If his return to competitive golf at the Masters is any guide, more than a few appear to have been won over, including some of the players whose efforts have been overshadowed for the last five months. "It's amazing how many hugs I've gotten from the guys," said Woods after his arrival at Augusta National last week. The galleries, too, have shown compassion. In the first round, when he held his breath for the reception, it wasn't just good, it was the best. "It was unbelievable, I mean all day. The people, I haven't heard them cheer this loud in all my years here."

Having spent the last few months fearing that he would be treated like a pariah, here he was, welcomed with open arms. That's partly because it's Augusta, and you can't do anything else at Augusta, if you want to be allowed back that is. And it's partly because it's Tiger, and well, he's a big deal, and the circus around him is fun to be a part of. Hell, let's be honest, golf wasn't the same without him was it?

But it's also as though he is, in some respects, a victim. That he is returning against all the odds, trying to pull off what would be a historic victory in his first event back. Just as he did with a broken leg in the 2008 US Open at Torrey Pines. Just as Ben Hogan almost did after the car crash. If he wins, we will never hear the end of it: his character, focus, his strength in adversity.

Let's hope he doesn't. Sure, we should be able to separate the golfer from the man, and not allow our view of one to prejudice that of the other. Applauding his work on the golf course is not the same as reading about his latest conquest in the National Enquirer, and shouting: "Way to go Tiger."

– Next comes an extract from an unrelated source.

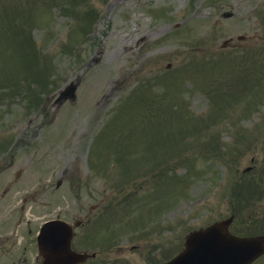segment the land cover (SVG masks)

But there is something not quite right about the idea of him pulling on the green jacket as though nothing had happened. As though the double life that deceived us all – and earned him millions of dollars into the bargain – was just another misfortune that he has somehow found the wherewithal to recover from. If chairman Billy Payne's statement on Wednesday is any indication, Augusta National aren't too excited by the prospect either.

This is not an injury he is returning from. It wasn't a car crash in which he tried, like Hogan, to protect his wife. It was one in which it became clear that he had betrayed her, and the children for whom he was supposed to be a role model. While plenty of his peers are guilty of the same marital infidelities, his crime was to trade on the deception. He was a fraud who took golf for a ride. Please, let's not be sorry for him.

If he wants forgiveness, the least he can do is earn it, not by winning a golf tournament, but by putting behind him the arrogance, the sense of entitlement and the contempt he had for the game and its followers. Or, as Payne put it: "His future will never again be measured only by his performance against par, but measured by the sincerity of his efforts to change."

So far there have been mixed messages. He is certainly smiling more, even signing autographs, but the Nike advertisement doesn't speak of a man who has rediscovered his moral compass. On the 14th hole on Thursday, when he yanked an approach long and left, his petulant reaction had room for none of the perspective he had promised beforehand.

Woods, to his credit, has admitted that winning majors is no longer the be-all and end-all, that personal redemption is more important. "It's not about championships," he said. "It's about how you live your life... I'm trying as hard as I can every day to get my life better and stronger, and if I win championships, along the way, so be it."

So there you have it. According to the man himself, the green jacket is an afterthought, a bonus in the grand scheme of things. Wouldn't it be better if somebody else wore it, somebody for whom it was more important? Woods doesn't deserve it. Not yet anyway.